In this part, I improved image quality for generation by applying **Classifier-Free Guidance (CFG)** to the diffusion model. CFG combines both conditional and unconditional noise estimates, allowing the model to emphasize relevant details for the prompt while still incorporating a touch of randomness. By adjusting the guidance scale \( \gamma \), we can control the influence of the conditional prompt, enhancing image quality at the cost of diversity. Using CFG, the diffusion model generates two noise estimates at each timestep—one conditioned on the prompt “a high quality photo” and the other using an empty prompt. This allows the model to differentiate between relevant details for the prompt and general noise. The core CFG formula combines these two noise estimates based on a scaling factor \( \gamma \). Setting \( \gamma \) above 1 enhances details by giving more weight to the conditional estimate. In this case, I used \( \gamma = 7 \), which provides a stronger prompt influence, producing more coherent and detailed images. The CFG process follows similar steps to iterative denoising but integrates the combined noise estimate at each iteration. The model refines the noise progressively, guided by both the prompt and an adjusted degree of randomness, until it produces a structured image. Using CFG, I generated five images with much greater fidelity than the standard iterative denoising method. The resulting images are more defined and aligned with the prompt, although the diversity is somewhat reduced. This technique effectively demonstrates how CFG can improve output quality when generating images from pure noise in diffusion models. The CFG technique significantly enhances image quality by tailoring the denoising process to the prompt’s content. The generated images show greater coherence and align better with the desired prompt, making CFG a powerful tool for controlled image synthesis.

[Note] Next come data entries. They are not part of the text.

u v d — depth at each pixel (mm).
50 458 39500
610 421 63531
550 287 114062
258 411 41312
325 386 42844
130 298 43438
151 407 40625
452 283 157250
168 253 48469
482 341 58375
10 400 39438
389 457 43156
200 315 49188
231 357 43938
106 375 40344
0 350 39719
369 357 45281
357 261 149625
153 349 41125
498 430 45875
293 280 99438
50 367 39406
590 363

1.7 Image-to-image Translation

In this part, I applied a controlled noise and denoise process to create editable versions of an image. By adding varying levels of noise to an existing image and using the diffusion model with Classifier-Free Guidance (CFG), the model can make gradual, creative edits to the original image, effectively applying the SDEdit algorithm. I began by running the forward process to add a controlled amount of noise to the original image. The degree of noise added varies across predefined noise levels [1, 3, 5, 7, 10, 20]. A lower noise level keeps the image closer to its original form, while higher levels produce more substantial alterations. After adding noise, I applied the CFG-based iterative denoising function, beginning at different levels to progressively refine the image. This approach allowed the diffusion model to reconstruct the image step-by-step, retaining some original details while also introducing changes based on the prompt "a high quality photo." I generated a series of images showing how each noise level influenced the final result. Lower noise steps yielded images close to the original, while higher noise steps allowed for more creative deviation, effectively editing the image. I also applied the same process to two additional images, observing similar progressive changes. The results demonstrate how the diffusion model, guided by the prompt and adjusted noise levels, can creatively edit images. As noise levels increase, the model "hallucinates" more, introducing unique changes while preserving natural-looking details. This approach is especially useful for subtle to more extensive image modifications, with CFG enhancing the quality and detail of the edits.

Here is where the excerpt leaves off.